Goal.
Replace "position" with "location" in the items starting at the first item and ending at the item containing "line at (768, 651): none -> present", and give those items again with nothing else changed.

Dataset entries

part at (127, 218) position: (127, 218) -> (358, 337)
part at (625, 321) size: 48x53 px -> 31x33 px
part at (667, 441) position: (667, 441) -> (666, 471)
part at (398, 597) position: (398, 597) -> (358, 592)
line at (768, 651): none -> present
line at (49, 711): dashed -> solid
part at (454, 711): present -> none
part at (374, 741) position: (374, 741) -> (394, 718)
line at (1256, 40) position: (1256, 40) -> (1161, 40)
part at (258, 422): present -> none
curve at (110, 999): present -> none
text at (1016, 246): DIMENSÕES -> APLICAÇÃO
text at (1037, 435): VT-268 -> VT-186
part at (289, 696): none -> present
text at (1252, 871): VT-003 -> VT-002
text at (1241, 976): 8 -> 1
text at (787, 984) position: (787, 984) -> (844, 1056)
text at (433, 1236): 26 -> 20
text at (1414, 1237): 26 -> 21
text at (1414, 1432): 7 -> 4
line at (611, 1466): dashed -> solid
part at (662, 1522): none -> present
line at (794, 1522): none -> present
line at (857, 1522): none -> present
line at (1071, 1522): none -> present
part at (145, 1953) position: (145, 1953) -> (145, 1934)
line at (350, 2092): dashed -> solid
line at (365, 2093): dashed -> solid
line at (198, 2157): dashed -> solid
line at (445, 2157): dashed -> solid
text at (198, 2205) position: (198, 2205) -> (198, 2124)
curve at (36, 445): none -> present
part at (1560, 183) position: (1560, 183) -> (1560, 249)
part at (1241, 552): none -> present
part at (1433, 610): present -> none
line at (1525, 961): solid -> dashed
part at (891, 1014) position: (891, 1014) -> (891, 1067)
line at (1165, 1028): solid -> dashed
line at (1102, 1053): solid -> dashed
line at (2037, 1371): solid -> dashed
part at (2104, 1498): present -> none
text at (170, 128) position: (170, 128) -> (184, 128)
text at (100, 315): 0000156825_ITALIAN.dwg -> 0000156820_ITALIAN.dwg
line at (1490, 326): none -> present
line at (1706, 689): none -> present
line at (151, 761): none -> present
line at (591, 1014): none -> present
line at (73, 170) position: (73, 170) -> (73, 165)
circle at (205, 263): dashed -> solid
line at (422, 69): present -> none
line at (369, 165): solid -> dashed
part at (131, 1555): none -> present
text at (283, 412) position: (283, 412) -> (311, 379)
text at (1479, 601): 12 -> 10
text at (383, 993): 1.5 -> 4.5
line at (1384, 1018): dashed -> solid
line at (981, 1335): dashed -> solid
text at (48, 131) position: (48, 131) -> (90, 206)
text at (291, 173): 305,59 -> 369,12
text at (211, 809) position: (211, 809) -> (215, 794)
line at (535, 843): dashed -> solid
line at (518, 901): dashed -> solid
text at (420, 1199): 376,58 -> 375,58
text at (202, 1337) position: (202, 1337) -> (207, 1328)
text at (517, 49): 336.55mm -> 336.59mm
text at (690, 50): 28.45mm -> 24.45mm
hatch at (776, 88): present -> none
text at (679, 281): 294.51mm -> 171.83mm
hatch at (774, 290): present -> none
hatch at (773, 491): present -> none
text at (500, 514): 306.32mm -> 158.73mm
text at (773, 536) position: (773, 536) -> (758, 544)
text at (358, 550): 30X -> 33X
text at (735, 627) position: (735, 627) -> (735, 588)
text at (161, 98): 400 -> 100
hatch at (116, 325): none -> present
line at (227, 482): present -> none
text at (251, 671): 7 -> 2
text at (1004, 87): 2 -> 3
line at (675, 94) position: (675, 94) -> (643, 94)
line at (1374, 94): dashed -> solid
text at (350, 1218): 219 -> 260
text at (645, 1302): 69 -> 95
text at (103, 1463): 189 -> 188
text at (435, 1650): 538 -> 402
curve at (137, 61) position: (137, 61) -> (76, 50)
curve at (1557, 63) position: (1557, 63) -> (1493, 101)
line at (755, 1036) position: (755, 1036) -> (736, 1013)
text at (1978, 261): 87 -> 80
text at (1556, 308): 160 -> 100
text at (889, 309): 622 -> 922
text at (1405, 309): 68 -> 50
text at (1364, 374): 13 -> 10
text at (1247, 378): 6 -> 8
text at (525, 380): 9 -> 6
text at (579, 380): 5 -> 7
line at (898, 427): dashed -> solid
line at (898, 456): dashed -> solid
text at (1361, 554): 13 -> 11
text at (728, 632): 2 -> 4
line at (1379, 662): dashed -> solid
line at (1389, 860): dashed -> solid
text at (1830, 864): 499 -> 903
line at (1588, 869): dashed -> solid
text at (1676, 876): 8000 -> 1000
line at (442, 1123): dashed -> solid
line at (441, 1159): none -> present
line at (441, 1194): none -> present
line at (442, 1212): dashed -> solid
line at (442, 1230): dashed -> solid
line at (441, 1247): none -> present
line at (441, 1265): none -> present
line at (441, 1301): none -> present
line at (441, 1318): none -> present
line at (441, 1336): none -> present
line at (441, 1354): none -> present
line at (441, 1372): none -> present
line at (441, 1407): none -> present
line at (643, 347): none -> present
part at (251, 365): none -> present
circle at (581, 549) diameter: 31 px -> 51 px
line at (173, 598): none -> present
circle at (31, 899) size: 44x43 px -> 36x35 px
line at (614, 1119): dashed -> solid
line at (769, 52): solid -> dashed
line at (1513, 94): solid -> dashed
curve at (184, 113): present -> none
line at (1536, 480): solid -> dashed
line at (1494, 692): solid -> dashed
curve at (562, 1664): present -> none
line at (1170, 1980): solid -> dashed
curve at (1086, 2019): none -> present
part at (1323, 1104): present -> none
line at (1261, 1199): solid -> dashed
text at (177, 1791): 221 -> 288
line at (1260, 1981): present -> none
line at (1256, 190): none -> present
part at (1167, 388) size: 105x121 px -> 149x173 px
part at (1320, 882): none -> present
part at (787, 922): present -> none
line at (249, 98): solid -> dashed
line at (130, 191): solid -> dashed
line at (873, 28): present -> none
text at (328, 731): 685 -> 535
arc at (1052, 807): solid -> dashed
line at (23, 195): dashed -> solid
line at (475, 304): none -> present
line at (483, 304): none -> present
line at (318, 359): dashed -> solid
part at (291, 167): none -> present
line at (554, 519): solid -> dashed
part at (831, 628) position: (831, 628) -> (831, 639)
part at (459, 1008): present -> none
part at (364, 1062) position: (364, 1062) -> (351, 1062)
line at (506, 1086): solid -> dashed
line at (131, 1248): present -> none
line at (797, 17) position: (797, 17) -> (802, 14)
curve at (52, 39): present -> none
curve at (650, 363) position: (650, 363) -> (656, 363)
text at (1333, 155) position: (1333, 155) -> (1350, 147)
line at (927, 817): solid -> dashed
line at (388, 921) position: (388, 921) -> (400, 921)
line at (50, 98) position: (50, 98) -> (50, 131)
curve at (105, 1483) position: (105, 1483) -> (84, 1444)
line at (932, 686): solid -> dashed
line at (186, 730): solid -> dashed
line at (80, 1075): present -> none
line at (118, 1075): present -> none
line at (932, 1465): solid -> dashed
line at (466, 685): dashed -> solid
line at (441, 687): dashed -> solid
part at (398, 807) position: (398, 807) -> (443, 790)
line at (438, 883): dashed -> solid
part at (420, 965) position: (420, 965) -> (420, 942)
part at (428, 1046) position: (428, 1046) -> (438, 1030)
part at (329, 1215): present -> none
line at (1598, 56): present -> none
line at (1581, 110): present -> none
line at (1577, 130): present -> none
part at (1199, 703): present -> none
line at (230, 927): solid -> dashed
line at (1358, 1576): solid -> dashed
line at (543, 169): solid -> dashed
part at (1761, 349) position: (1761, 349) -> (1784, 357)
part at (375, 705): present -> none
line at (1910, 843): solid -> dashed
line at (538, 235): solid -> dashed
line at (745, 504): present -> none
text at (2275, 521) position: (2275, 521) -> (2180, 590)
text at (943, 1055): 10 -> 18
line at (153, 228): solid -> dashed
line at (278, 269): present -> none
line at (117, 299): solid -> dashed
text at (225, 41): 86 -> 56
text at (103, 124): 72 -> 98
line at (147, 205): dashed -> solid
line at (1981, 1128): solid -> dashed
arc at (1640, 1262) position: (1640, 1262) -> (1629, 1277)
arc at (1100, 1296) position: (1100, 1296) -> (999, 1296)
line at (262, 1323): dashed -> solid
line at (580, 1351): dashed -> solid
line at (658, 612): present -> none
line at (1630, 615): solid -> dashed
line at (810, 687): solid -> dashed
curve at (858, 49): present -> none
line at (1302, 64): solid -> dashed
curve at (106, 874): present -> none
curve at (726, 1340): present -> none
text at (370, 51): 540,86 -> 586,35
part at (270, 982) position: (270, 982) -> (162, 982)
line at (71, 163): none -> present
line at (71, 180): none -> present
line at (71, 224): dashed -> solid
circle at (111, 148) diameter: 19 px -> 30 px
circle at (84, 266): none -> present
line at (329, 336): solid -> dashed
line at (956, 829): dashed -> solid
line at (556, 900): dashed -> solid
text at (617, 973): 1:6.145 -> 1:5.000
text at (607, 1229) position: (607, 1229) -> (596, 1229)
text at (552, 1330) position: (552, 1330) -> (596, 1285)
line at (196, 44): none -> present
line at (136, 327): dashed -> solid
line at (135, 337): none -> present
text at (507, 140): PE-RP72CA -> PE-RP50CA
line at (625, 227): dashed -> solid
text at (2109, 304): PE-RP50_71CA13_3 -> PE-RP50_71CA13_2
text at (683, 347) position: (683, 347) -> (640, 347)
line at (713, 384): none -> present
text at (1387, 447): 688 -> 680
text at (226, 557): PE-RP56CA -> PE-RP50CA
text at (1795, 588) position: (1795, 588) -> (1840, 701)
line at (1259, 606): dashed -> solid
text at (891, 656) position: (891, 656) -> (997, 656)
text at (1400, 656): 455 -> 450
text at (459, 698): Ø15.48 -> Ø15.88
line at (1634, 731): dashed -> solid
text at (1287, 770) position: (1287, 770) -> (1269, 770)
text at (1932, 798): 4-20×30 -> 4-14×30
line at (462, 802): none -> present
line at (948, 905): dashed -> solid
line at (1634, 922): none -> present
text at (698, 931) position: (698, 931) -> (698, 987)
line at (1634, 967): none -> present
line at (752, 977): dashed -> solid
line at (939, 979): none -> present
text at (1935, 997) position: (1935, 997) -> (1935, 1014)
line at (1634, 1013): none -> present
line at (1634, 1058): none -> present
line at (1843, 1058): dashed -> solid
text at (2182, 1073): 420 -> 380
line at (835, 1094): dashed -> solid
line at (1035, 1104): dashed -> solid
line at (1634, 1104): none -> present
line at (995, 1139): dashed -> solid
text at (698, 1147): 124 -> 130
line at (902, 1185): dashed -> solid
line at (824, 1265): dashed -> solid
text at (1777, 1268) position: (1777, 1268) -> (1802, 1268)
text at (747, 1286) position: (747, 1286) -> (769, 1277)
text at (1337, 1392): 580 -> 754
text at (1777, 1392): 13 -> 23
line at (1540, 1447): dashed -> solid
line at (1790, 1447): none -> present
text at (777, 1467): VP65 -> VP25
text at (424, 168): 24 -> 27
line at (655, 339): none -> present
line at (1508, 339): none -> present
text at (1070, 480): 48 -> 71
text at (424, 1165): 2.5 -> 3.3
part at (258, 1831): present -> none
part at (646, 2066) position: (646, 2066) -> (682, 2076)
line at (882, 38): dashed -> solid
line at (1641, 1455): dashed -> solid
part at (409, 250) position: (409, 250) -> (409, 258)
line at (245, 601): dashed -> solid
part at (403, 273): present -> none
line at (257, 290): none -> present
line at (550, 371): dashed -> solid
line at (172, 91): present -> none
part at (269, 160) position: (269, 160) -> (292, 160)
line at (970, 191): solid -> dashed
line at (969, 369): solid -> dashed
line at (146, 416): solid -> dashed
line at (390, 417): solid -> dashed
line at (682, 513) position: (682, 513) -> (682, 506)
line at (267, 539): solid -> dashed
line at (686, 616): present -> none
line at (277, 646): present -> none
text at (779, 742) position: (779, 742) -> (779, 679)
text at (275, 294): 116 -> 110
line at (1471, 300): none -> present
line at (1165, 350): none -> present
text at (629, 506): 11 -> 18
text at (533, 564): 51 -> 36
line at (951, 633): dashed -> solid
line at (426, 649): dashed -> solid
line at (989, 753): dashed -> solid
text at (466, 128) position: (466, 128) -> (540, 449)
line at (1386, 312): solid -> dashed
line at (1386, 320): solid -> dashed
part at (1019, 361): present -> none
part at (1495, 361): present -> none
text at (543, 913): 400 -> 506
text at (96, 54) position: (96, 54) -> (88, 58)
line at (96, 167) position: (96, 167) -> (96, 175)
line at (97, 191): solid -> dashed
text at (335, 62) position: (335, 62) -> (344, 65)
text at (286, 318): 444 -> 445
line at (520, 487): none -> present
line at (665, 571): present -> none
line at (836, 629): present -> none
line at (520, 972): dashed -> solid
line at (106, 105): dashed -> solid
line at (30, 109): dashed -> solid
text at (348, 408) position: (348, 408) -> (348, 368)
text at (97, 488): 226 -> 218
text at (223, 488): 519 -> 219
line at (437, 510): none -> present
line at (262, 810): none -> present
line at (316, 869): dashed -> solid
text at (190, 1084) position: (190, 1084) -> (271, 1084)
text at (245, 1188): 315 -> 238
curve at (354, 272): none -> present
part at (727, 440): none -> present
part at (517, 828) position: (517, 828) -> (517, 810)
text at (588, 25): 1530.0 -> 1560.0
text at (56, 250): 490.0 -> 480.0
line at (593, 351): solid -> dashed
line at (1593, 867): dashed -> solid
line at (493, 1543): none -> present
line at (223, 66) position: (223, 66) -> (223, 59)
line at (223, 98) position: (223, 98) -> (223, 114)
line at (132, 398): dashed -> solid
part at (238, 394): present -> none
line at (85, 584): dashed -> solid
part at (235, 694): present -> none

Answer in full.
part at (127, 218) location: (127, 218) -> (358, 337)
part at (625, 321) size: 48x53 px -> 31x33 px
part at (667, 441) location: (667, 441) -> (666, 471)
part at (398, 597) location: (398, 597) -> (358, 592)
line at (768, 651): none -> present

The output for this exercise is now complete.